Analysis and simulation of mathematical model for the spread of tuberculosis use SEIT type with DOTS strategy

Abstract

Tuberculosis is a contagious disease caused by mycobacterium tuberculosis, which is transmitted through aerosols or droplet nuclei into the air when a person coughs, sneezes, or talks and is then inhaled through the airway. In this study, a mathematical model will be formulated to describe the spread of tuberculosis with the DOTS strategy using the SEIT type epidemic model.
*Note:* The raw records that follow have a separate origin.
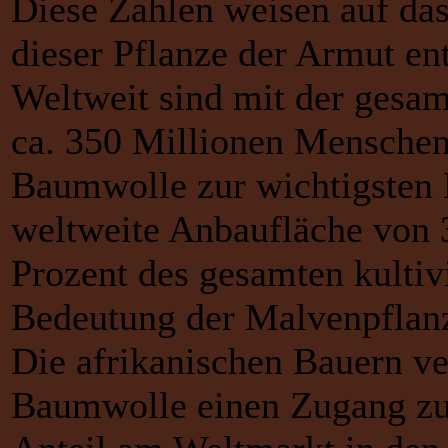
Diese Zahlen weisen auf das
dieser Pflanze der Armut en
Weltweit sind mit der gesa
ca. 350 Millionen Menschen
Baumwolle zur wichtigsten 
weltweite Anbaufläche von 3
Prozent des gesamten kultivi
Bedeutung der Malvenpflan
Die afrikanischen Bauern ve
Baumwolle einen Zugang z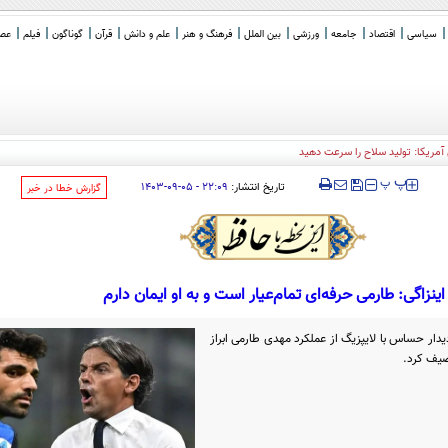
سیاسی
اقتصاد
جامعه
ورزشی
بین الملل
فرهنگ و هنر
علم و دانش
قرآن
گوناگون
فیلم
عصر 
‍‍‍ پ
پ
تاریخ انتشار:
۲۲:۰۹ - ۰۵-۰۹-۱۴۰۳
‌گزارش خطا در خبر
اینزاگی: طارمی حرفه‌ای تمام‌عیار است و به او ایمان دارم
دیدار حساس با لایپزیگ از عملکرد مهدی طارمی ابراز
وصیف کرد.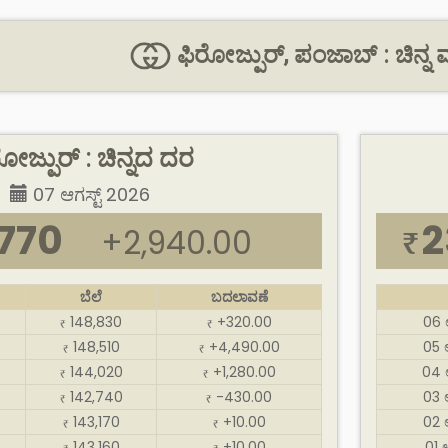
ಫಿರೋಜ್ಪುರ್, ಪಂಜಾಬ್ : ಚಿನ್ನ ಮತ್
ೋಜ್ಪುರ್ : ಚಿನ್ನದ ದರ
07 ಆಗಸ್ಟ್ 2026
,770
2
+2,940.00
₹
ಬೆಲೆ
ಬದಲಾವಣೆ
148,830
+320.00
06 
₹
₹
148,510
+4,490.00
05 
₹
₹
144,020
+1,280.00
04 
₹
₹
142,740
-430.00
03 
₹
₹
143,170
+10.00
02 
₹
₹
143,160
+10.00
01 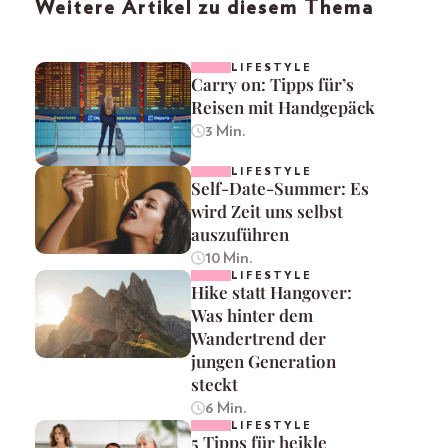
Weitere Artikel zu diesem Thema
LIFESTYLE
Carry on: Tipps für’s
Reisen mit Handgepäck
3 Min.
LIFESTYLE
Self-Date-Summer: Es
wird Zeit uns selbst
auszuführen
10 Min.
LIFESTYLE
Hike statt Hangover:
Was hinter dem
Wandertrend der
jungen Generation
steckt
6 Min.
LIFESTYLE
5 Tipps für heikle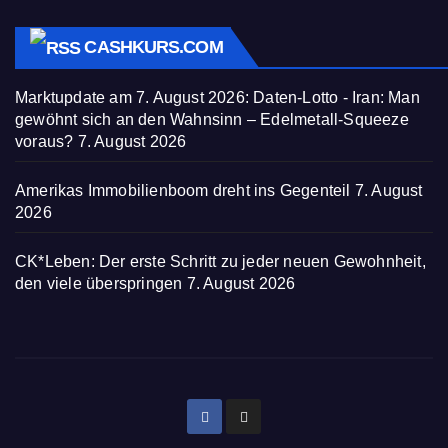
CASHKURS.COM
Marktupdate am 7. August 2026: Daten-Lotto - Iran: Man
gewöhnt sich an den Wahnsinn – Edelmetall-Squeeze
voraus?
7. August 2026
Amerikas Immobilienboom dreht ins Gegenteil
7. August
2026
CK*Leben: Der erste Schritt zu jeder neuen Gewohnheit,
den viele überspringen
7. August 2026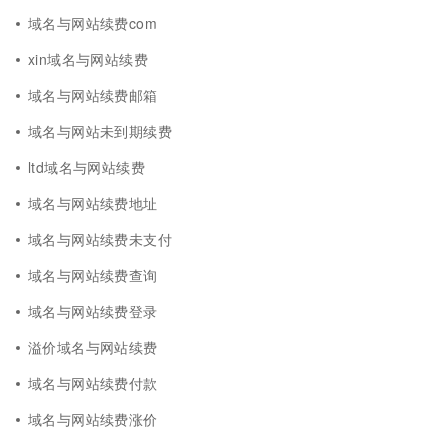
域名与网站续费com
xin域名与网站续费
域名与网站续费邮箱
域名与网站未到期续费
ltd域名与网站续费
域名与网站续费地址
域名与网站续费未支付
域名与网站续费查询
域名与网站续费登录
溢价域名与网站续费
域名与网站续费付款
域名与网站续费涨价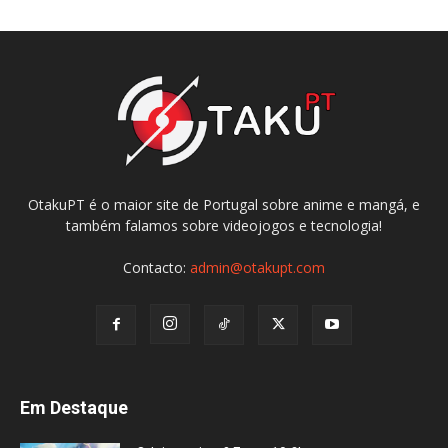
OtakuPT é o maior site de Portugal sobre anime e mangá, e
também falamos sobre videojogos e tecnologia!
Contacto:
admin@otakupt.com
Em Destaque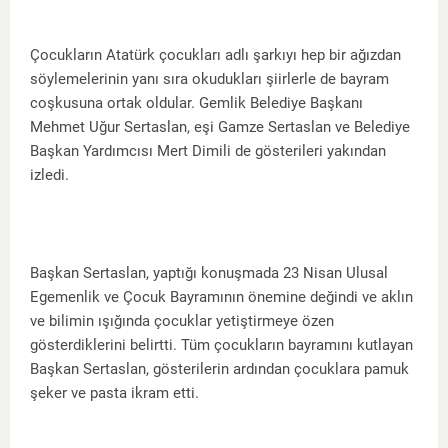
Çocukların Atatürk çocukları adlı şarkıyı hep bir ağızdan
söylemelerinin yanı sıra okudukları şiirlerle de bayram
coşkusuna ortak oldular. Gemlik Belediye Başkanı
Mehmet Uğur Sertaslan, eşi Gamze Sertaslan ve Belediye
Başkan Yardımcısı Mert Dimili de gösterileri yakından
izledi.
Başkan Sertaslan, yaptığı konuşmada 23 Nisan Ulusal
Egemenlik ve Çocuk Bayramının önemine değindi ve aklın
ve bilimin ışığında çocuklar yetiştirmeye özen
gösterdiklerini belirtti. Tüm çocukların bayramını kutlayan
Başkan Sertaslan, gösterilerin ardından çocuklara pamuk
şeker ve pasta ikram etti.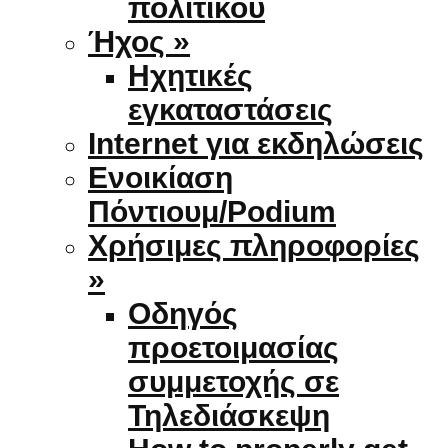
πολιτικού
Ήχος »
Ηχητικές
εγκαταστάσεις
Internet για εκδηλώσεις
Ενοικίαση
Πόντιουμ/Podium
Χρήσιμες πληροφορίες
»
Οδηγός
προετοιμασίας
συμμετοχής σε
Τηλεδιάσκεψη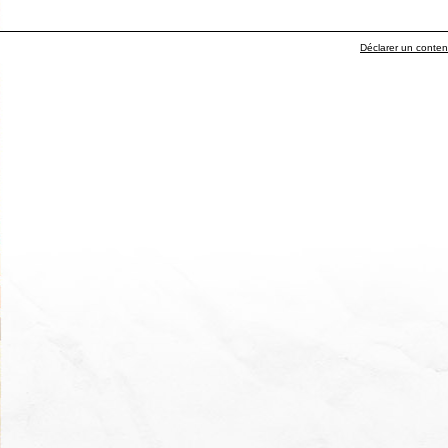
Déclarer un contenu 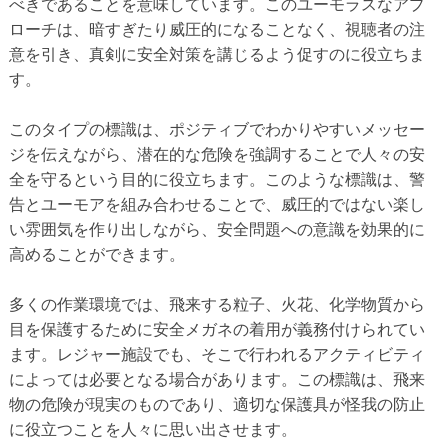
べきであることを意味しています。このユーモラスなアプ
ローチは、暗すぎたり威圧的になることなく、視聴者の注
意を引き、真剣に安全対策を講じるよう促すのに役立ちま
す。
このタイプの標識は、ポジティブでわかりやすいメッセー
ジを伝えながら、潜在的な危険を強調することで人々の安
全を守るという目的に役立ちます。このような標識は、警
告とユーモアを組み合わせることで、威圧的ではない楽し
い雰囲気を作り出しながら、安全問題への意識を効果的に
高めることができます。
多くの作業環境では、飛来する粒子、火花、化学物質から
目を保護するために安全メガネの着用が義務付けられてい
ます。レジャー施設でも、そこで行われるアクティビティ
によっては必要となる場合があります。この標識は、飛来
物の危険が現実のものであり、適切な保護具が怪我の防止
に役立つことを人々に思い出させます。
Furthermore, the obtained mathematical model will determine the type of stability, look for the basic reproduction number (R0), then simulate the model using MatLab. From the analysis of the model carried out, it was obtained two equilibrium points, namely the disease-free equilibrium point F0=(S0,E0,I0,T0)=(αμ,0,0,0) and the endemic equilibrium point F1 (S*, E*, I*, T*). By using the Routh-Hurwitz criterion, it is obtained that the type of equilibrium from the two equilibrium points is asymptotically stable. The model analysis carried out also produces a basic reproduction number (R0) whereby, R0 > 1 is obtained or the spread of tuberculosis is endemic. Furthermore, the model simulation is carried out using MatLab software with a variation of the parameter value ω (rate of active tuberculosis patients undergoing treatment with the DOTS strategy), the higher the parameter value ω, the less the spread of tuberculosis is.